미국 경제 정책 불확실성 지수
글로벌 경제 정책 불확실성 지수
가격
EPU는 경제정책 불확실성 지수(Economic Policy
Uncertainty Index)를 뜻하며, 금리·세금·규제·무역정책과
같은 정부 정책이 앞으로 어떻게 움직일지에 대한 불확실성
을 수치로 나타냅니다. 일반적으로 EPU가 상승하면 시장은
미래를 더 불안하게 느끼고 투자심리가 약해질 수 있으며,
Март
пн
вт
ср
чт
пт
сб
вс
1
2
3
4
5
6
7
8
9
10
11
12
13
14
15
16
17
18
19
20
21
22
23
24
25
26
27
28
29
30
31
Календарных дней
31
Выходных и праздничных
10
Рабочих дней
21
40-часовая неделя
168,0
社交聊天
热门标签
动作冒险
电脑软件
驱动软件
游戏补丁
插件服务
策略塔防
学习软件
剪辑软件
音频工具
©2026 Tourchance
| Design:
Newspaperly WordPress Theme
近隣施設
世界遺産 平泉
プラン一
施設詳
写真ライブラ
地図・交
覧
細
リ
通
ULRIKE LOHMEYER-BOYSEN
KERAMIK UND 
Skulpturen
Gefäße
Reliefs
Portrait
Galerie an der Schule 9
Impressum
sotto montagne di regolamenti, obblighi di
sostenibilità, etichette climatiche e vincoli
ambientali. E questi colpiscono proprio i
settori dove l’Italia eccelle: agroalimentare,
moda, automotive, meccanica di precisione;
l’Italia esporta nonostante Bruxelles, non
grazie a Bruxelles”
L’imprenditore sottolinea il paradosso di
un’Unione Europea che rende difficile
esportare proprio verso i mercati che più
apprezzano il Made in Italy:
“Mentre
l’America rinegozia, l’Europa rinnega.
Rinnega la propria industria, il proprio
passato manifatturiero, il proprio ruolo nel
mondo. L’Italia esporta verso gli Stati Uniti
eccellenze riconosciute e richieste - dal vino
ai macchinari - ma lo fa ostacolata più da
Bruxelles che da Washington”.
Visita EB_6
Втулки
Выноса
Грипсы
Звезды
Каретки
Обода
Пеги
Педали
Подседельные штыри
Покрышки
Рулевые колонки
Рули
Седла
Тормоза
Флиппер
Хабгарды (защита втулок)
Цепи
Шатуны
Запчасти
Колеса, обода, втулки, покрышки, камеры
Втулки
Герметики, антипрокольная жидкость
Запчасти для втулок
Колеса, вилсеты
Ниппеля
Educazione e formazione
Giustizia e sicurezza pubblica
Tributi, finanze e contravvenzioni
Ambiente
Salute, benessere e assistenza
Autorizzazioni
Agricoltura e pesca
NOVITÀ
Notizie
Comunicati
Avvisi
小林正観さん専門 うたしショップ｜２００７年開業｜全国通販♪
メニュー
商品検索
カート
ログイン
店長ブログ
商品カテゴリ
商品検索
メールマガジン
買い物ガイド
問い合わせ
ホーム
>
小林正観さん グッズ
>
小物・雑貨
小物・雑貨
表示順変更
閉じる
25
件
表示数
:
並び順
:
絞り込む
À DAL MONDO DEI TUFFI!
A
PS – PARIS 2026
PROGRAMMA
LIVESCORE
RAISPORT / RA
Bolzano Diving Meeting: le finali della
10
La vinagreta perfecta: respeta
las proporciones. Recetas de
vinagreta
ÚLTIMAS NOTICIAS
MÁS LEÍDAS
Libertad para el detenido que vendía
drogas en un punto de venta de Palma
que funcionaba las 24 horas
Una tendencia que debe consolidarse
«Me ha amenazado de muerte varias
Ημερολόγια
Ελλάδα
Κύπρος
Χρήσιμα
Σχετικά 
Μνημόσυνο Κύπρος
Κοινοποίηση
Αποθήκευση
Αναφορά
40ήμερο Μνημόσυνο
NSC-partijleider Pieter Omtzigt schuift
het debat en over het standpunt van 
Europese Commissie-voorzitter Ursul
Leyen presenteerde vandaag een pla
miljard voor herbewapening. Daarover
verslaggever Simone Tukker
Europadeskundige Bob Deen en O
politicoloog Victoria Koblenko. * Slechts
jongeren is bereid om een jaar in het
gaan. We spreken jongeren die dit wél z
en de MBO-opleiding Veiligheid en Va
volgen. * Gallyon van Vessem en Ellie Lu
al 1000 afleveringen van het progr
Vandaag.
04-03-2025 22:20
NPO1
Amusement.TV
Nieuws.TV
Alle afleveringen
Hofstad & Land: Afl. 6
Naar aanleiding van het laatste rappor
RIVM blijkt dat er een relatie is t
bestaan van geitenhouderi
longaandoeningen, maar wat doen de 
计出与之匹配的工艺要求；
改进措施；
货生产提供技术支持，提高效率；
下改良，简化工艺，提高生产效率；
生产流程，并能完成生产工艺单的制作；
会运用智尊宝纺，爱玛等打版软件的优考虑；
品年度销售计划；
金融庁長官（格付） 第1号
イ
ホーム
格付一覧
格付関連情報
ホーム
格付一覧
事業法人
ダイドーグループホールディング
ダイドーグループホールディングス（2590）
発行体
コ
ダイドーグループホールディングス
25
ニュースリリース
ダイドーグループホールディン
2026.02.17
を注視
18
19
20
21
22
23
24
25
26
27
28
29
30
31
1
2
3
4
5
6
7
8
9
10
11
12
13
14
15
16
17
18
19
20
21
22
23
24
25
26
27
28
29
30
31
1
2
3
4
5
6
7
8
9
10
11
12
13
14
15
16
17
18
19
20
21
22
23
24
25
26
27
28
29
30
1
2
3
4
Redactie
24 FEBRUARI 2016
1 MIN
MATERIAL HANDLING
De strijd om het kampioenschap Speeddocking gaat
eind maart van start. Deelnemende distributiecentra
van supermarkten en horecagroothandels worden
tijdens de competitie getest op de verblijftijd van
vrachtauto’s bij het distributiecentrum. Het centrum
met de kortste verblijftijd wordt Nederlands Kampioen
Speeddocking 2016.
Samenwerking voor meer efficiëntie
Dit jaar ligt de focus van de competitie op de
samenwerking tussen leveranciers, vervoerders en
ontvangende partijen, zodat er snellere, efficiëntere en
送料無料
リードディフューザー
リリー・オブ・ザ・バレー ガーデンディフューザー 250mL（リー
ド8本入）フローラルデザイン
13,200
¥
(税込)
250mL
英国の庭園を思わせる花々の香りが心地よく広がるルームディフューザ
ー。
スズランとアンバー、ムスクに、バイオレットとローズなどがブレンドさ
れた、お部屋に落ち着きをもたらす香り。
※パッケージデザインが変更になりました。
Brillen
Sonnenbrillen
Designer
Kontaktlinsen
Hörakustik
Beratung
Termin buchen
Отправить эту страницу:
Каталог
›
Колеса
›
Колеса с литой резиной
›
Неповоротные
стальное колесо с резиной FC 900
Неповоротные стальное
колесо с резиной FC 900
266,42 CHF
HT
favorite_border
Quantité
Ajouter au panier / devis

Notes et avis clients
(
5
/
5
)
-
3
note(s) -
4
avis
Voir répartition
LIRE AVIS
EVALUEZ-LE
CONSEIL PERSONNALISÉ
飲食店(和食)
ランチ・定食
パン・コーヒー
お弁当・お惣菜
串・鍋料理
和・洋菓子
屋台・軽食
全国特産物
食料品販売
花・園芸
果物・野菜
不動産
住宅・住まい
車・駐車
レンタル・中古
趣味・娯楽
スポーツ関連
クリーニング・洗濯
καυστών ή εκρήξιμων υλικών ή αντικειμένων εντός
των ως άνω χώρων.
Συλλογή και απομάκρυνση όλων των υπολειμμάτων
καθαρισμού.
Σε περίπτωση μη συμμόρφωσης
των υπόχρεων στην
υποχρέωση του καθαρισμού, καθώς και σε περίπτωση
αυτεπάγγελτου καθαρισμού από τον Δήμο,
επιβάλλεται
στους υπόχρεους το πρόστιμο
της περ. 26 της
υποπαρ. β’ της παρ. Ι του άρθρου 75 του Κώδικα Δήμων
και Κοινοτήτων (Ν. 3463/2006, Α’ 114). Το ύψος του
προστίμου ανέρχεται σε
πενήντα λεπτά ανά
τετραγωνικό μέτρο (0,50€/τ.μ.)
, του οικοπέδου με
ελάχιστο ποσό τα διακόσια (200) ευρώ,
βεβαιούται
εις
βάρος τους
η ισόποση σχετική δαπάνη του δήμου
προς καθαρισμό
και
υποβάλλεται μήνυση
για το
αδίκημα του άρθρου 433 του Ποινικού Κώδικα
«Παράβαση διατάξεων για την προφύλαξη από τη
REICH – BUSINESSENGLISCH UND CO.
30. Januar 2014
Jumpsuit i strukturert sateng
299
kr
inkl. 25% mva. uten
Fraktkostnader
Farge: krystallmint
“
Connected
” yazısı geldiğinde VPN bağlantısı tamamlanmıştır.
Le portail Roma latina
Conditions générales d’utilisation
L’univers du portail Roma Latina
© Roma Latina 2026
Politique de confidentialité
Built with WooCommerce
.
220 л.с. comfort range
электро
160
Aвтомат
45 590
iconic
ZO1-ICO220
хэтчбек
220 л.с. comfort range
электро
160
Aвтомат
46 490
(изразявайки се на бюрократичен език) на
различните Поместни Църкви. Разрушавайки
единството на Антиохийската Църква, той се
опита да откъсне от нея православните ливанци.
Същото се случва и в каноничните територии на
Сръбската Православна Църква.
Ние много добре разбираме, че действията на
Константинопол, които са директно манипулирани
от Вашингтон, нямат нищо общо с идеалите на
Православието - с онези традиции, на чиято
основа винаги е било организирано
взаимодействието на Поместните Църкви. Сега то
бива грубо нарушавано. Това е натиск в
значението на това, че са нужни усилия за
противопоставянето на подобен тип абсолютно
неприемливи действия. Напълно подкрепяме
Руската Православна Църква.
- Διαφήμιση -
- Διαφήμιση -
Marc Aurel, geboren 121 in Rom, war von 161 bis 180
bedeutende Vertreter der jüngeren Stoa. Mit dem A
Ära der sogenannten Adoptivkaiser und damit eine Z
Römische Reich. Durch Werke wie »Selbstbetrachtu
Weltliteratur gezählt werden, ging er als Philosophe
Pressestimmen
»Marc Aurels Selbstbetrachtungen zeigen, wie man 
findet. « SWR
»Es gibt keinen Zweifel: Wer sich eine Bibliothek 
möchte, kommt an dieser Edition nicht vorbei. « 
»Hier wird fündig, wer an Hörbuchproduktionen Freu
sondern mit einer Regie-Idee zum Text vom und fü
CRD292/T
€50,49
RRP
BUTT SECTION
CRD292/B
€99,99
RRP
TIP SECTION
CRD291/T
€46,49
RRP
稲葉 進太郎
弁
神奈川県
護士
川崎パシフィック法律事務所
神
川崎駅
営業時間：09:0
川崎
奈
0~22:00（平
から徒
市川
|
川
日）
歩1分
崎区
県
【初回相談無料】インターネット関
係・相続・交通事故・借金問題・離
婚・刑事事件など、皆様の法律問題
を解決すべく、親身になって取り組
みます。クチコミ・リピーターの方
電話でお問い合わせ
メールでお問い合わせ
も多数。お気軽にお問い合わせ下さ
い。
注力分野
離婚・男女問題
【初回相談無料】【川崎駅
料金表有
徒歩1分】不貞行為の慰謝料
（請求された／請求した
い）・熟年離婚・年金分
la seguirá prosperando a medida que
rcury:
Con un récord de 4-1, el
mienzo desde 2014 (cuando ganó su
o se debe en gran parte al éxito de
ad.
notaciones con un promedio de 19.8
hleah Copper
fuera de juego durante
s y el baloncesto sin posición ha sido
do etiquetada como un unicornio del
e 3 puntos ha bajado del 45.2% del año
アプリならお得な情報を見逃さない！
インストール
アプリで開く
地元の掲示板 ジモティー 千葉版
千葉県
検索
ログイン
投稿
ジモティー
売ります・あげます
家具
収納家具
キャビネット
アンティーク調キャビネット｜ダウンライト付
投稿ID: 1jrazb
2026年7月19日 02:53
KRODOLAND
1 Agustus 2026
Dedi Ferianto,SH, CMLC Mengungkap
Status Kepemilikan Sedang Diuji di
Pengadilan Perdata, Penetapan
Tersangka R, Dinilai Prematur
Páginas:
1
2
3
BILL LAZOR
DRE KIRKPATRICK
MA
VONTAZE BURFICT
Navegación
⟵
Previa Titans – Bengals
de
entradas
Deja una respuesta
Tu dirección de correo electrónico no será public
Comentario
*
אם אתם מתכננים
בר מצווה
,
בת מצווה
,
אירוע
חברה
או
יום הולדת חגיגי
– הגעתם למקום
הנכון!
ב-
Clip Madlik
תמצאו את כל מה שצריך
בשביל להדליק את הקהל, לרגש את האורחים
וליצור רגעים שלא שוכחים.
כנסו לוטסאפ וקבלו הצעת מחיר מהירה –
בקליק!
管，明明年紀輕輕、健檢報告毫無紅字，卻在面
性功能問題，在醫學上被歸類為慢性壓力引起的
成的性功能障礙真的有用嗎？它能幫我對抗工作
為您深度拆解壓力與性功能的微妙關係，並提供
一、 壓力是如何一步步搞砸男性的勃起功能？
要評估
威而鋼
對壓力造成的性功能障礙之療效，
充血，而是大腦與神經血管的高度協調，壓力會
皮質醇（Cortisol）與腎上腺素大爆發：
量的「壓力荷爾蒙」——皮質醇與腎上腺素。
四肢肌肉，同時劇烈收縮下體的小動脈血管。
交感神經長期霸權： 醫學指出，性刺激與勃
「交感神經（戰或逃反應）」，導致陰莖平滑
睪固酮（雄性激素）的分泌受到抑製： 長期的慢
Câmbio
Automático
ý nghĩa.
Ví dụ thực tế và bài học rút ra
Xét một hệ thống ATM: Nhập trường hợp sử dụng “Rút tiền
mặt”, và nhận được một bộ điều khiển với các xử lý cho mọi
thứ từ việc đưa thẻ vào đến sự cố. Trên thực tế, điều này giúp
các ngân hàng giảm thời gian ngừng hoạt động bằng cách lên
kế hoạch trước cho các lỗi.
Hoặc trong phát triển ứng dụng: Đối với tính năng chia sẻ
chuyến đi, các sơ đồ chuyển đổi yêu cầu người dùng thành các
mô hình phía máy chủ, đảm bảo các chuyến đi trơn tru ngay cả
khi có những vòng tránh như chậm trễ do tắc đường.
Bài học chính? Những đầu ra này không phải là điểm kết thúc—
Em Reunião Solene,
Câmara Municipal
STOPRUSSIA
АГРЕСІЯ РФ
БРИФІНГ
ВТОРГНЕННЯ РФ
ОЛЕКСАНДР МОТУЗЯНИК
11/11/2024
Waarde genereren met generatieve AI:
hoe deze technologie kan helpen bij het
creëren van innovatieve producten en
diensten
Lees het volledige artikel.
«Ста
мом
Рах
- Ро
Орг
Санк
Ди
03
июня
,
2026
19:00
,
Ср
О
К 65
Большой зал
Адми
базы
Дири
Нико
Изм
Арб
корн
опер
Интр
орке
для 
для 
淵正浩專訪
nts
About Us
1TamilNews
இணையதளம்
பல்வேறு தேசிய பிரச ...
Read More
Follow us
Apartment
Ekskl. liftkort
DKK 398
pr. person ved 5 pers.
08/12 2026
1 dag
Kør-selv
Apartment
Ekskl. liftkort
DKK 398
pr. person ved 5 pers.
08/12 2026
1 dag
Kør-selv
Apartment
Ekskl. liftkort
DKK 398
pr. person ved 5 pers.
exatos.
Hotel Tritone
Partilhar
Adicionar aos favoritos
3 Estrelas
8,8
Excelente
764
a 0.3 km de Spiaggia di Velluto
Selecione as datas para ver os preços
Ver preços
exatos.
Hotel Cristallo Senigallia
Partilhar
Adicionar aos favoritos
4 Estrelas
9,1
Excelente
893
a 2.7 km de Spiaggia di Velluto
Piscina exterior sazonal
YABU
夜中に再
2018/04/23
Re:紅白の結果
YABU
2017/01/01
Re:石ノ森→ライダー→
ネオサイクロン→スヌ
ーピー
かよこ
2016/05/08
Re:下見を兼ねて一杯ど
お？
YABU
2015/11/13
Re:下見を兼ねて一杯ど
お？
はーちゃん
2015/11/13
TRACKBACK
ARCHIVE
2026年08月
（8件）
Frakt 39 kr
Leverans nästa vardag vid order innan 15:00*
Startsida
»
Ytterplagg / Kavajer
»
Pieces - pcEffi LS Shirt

====

**REQUEST**
Above are records; repeat only the lines starting at the line with "Bruxelles che da" and ending at the line with "Hofstad & Land: Afl. 6", exactly as they appear, both included.

**RESPONSE TO THE EXERCISE**
Bruxelles che da Washington”.
Visita EB_6
Втулки
Выноса
Грипсы
Звезды
Каретки
Обода
Пеги
Педали
Подседельные штыри
Покрышки
Рулевые колонки
Рули
Седла
Тормоза
Флиппер
Хабгарды (защита втулок)
Цепи
Шатуны
Запчасти
Колеса, обода, втулки, покрышки, камеры
Втулки
Герметики, антипрокольная жидкость
Запчасти для втулок
Колеса, вилсеты
Ниппеля
Educazione e formazione
Giustizia e sicurezza pubblica
Tributi, finanze e contravvenzioni
Ambiente
Salute, benessere e assistenza
Autorizzazioni
Agricoltura e pesca
NOVITÀ
Notizie
Comunicati
Avvisi
小林正観さん専門 うたしショップ｜２００７年開業｜全国通販♪
メニュー
商品検索
カート
ログイン
店長ブログ
商品カテゴリ
商品検索
メールマガジン
買い物ガイド
問い合わせ
ホーム
>
小林正観さん グッズ
>
小物・雑貨
小物・雑貨
表示順変更
閉じる
25
件
表示数
:
並び順
:
絞り込む
À DAL MONDO DEI TUFFI!
A
PS – PARIS 2026
PROGRAMMA
LIVESCORE
RAISPORT / RA
Bolzano Diving Meeting: le finali della
10
La vinagreta perfecta: respeta
las proporciones. Recetas de
vinagreta
ÚLTIMAS NOTICIAS
MÁS LEÍDAS
Libertad para el detenido que vendía
drogas en un punto de venta de Palma
que funcionaba las 24 horas
Una tendencia que debe consolidarse
«Me ha amenazado de muerte varias
Ημερολόγια
Ελλάδα
Κύπρος
Χρήσιμα
Σχετικά 
Μνημόσυνο Κύπρος
Κοινοποίηση
Αποθήκευση
Αναφορά
40ήμερο Μνημόσυνο
NSC-partijleider Pieter Omtzigt schuift
het debat en over het standpunt van 
Europese Commissie-voorzitter Ursul
Leyen presenteerde vandaag een pla
miljard voor herbewapening. Daarover
verslaggever Simone Tukker
Europadeskundige Bob Deen en O
politicoloog Victoria Koblenko. * Slechts
jongeren is bereid om een jaar in het
gaan. We spreken jongeren die dit wél z
en de MBO-opleiding Veiligheid en Va
volgen. * Gallyon van Vessem en Ellie Lu
al 1000 afleveringen van het progr
Vandaag.
04-03-2025 22:20
NPO1
Amusement.TV
Nieuws.TV
Alle afleveringen
Hofstad & Land: Afl. 6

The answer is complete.